My Seborrhea and Rosacea Cool-Down Skin Care Routines also may include:
- Prescription medicaments that are non-irritating to treat rosacea or seb derm, if necessary (e.g. Cleocin Lotion, Sodium Sulfacetamide Lotion, Metrogel, or Metro Cream and occasionally permethrin cream, all according to their dosage requirements). I usually have my patients apply these after the Green Tea because products with lighter bases are often better applied before those with heavier bases.
- A very mild cortisone cream such as 1% hydrocortisone cream. I have them use this only where the rash is red, and for usually no more than 2 weeks. I, as my patient’s treating physician, always supervise the use of this because there are side effects. I only use “non-halogenated” (a term a doctor will understand) cortisone products on the face.
- Pure mineral zinc oxide sun protection, because both of these skin conditions can flare-up from sun exposure. Pure mineral zinc oxide sunscreens that are non-irritating and perfect for sensitive (aka barrier compromised) skin include Suntegrity 5 in 1 BB Cream, Glycolix Elite Sunscreen, or Suntegrity Baby Sunscreen.
I have my patients do this Cool-Down Skin Care Routine for 2 months, which is what is necessary to settle down skin inflammation. Stopping too soon results in relapse. It takes a month or more for the skin barrier to heal AFTER the inflammation has subsided so it is important to be patient and not to add irritating products back too soon.
I hope that helps. Thanks for a really good question that I know other people share.
Cynthia Bailey MD
Reference: Why is Rosacea Considered to Be an inflammatory Disorder? The Primary Role, Clinical Relevance, and Therapeutic Correlations of Abnormal Innate Immune Response in Rosacea-Prone Skin. Del Rosso J Q et. al., J Drugs Dermatol. 2012;11(6):694-700.

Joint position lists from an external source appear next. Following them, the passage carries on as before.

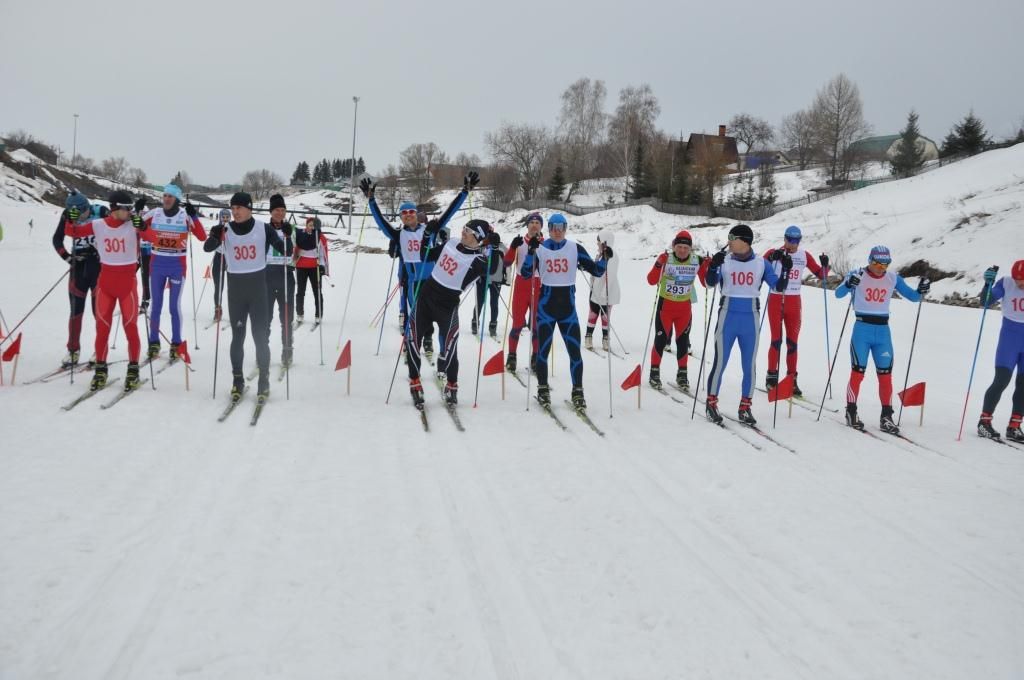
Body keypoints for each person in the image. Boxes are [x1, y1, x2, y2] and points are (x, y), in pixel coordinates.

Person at [361, 172, 477, 355]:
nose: (408, 215)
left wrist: (464, 192)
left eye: (411, 212)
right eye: (404, 213)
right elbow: (381, 222)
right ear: (401, 217)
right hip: (413, 282)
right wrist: (372, 201)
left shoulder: (429, 230)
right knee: (414, 315)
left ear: (417, 214)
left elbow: (449, 213)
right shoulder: (398, 235)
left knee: (433, 316)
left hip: (433, 283)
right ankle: (411, 342)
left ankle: (430, 340)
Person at [405, 219, 502, 407]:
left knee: (450, 346)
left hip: (447, 305)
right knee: (412, 339)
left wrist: (496, 248)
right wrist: (426, 236)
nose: (464, 232)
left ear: (479, 238)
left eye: (469, 231)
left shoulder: (478, 260)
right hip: (426, 297)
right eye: (464, 228)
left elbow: (494, 269)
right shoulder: (450, 243)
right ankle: (415, 382)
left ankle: (452, 384)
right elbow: (425, 254)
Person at [203, 192, 289, 401]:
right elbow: (207, 248)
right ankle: (237, 380)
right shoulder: (225, 230)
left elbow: (286, 251)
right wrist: (214, 236)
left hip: (258, 290)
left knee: (260, 338)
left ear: (249, 209)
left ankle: (264, 381)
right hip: (236, 292)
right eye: (232, 208)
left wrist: (286, 235)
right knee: (237, 338)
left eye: (239, 208)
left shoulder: (263, 229)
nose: (235, 212)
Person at [835, 245, 929, 434]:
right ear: (870, 261)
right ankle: (851, 411)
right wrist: (848, 284)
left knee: (885, 376)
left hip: (883, 333)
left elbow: (913, 297)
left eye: (885, 264)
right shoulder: (858, 274)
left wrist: (921, 290)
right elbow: (838, 293)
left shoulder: (892, 278)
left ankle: (886, 416)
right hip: (862, 330)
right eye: (876, 263)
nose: (880, 268)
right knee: (858, 373)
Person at [520, 213, 610, 410]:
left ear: (566, 228)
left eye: (561, 227)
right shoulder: (540, 248)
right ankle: (543, 388)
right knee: (542, 352)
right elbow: (526, 273)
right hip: (546, 309)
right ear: (549, 229)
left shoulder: (574, 248)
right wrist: (530, 252)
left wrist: (604, 258)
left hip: (568, 311)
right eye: (553, 227)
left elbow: (596, 271)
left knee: (574, 353)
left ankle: (578, 391)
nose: (557, 231)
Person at [704, 224, 791, 425]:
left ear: (744, 241)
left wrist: (786, 269)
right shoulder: (724, 260)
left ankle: (745, 407)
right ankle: (711, 402)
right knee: (720, 362)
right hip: (727, 316)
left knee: (749, 365)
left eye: (732, 237)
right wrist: (713, 266)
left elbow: (778, 287)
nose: (729, 241)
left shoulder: (761, 263)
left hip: (750, 318)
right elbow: (709, 283)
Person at [63, 190, 148, 392]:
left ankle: (133, 370)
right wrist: (70, 219)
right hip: (106, 284)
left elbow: (152, 236)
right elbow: (72, 232)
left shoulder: (133, 225)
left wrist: (143, 227)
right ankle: (101, 369)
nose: (129, 212)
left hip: (127, 285)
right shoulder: (99, 225)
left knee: (131, 328)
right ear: (115, 209)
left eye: (130, 208)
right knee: (102, 329)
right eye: (126, 208)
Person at [139, 184, 207, 360]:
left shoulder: (184, 216)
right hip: (157, 265)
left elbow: (202, 236)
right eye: (165, 196)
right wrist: (136, 211)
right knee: (156, 305)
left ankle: (176, 342)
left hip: (177, 266)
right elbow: (136, 227)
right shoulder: (155, 213)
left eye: (170, 196)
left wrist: (194, 216)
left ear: (177, 199)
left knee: (173, 307)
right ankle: (154, 342)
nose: (167, 199)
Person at [762, 225, 828, 396]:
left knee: (793, 342)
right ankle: (771, 377)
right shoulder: (774, 252)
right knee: (776, 340)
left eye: (796, 240)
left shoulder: (803, 255)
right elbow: (759, 268)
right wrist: (770, 258)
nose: (793, 244)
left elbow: (822, 275)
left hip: (794, 301)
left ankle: (791, 379)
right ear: (784, 239)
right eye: (790, 240)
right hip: (776, 299)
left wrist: (826, 265)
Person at [647, 230, 704, 390]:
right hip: (665, 307)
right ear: (674, 246)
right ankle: (654, 373)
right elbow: (651, 280)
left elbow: (707, 283)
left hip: (684, 309)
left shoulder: (696, 260)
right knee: (660, 340)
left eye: (686, 247)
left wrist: (710, 266)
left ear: (691, 248)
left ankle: (682, 375)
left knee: (683, 342)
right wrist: (658, 264)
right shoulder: (667, 259)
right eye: (679, 246)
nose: (682, 250)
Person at [52, 191, 103, 368]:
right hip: (79, 268)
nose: (83, 216)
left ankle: (100, 349)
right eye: (80, 214)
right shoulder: (68, 215)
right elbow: (57, 240)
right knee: (75, 311)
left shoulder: (100, 211)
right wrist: (67, 258)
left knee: (99, 313)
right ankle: (73, 350)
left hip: (98, 267)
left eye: (85, 212)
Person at [976, 260, 1024, 442]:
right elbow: (985, 302)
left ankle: (1015, 426)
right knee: (1001, 380)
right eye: (1017, 278)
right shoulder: (1006, 282)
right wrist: (988, 283)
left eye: (1023, 279)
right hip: (1009, 339)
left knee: (1023, 384)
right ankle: (984, 422)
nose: (1020, 283)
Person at [503, 212, 544, 373]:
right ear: (527, 225)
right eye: (532, 222)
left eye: (537, 223)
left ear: (541, 226)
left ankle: (536, 357)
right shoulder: (520, 242)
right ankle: (511, 356)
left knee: (536, 326)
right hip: (522, 286)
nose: (534, 225)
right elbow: (506, 263)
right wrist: (513, 247)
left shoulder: (546, 243)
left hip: (539, 285)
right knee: (518, 324)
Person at [265, 194, 295, 367]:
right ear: (271, 211)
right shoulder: (263, 229)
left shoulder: (290, 228)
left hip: (285, 275)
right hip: (267, 276)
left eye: (283, 210)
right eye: (277, 210)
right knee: (266, 317)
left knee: (286, 317)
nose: (280, 213)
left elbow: (295, 251)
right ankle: (264, 350)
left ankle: (287, 350)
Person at [585, 229, 620, 352]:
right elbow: (595, 270)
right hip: (595, 292)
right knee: (592, 315)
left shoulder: (612, 256)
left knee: (605, 318)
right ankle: (588, 337)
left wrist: (603, 294)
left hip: (607, 293)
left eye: (598, 241)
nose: (597, 244)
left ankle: (606, 340)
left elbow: (610, 276)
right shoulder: (599, 255)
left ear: (605, 242)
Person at [471, 222, 504, 338]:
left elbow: (508, 258)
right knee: (480, 301)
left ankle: (493, 326)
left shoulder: (500, 245)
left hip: (496, 279)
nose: (489, 236)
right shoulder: (481, 246)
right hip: (482, 278)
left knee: (494, 303)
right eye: (488, 234)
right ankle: (475, 322)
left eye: (491, 233)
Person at [295, 216, 329, 323]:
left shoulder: (320, 237)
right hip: (301, 267)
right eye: (310, 225)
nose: (312, 227)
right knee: (300, 292)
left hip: (315, 267)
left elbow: (323, 254)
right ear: (306, 226)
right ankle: (300, 313)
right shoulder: (301, 235)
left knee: (317, 291)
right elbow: (295, 249)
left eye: (314, 226)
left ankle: (318, 315)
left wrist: (323, 266)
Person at [211, 208, 230, 321]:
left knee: (233, 286)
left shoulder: (232, 229)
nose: (225, 219)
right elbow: (210, 243)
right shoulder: (216, 229)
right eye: (223, 217)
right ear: (220, 217)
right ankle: (218, 309)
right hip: (219, 256)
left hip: (230, 258)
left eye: (227, 217)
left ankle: (236, 310)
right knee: (219, 286)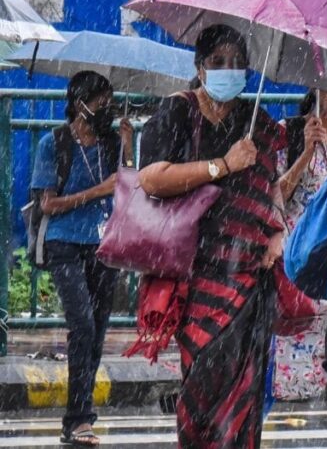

Disclaimer: Please realize that availing yourself of the opportunity to submit and receive answers to your questions from Dr. Bailey does not confer a doctor/patient relationship with Dr. Bailey. The information provided by Dr. Bailey is general health information inspired by your question. It should not be a substitute for obtaining medical advice from your physician and is not intended to diagnose or treat any specific medical problem (and is not an extension of the care Dr. Bailey has provided in her office for existing patients of her practice). Never ignore your own doctor’s advice because of something you read here; this information is for general informational purpose only.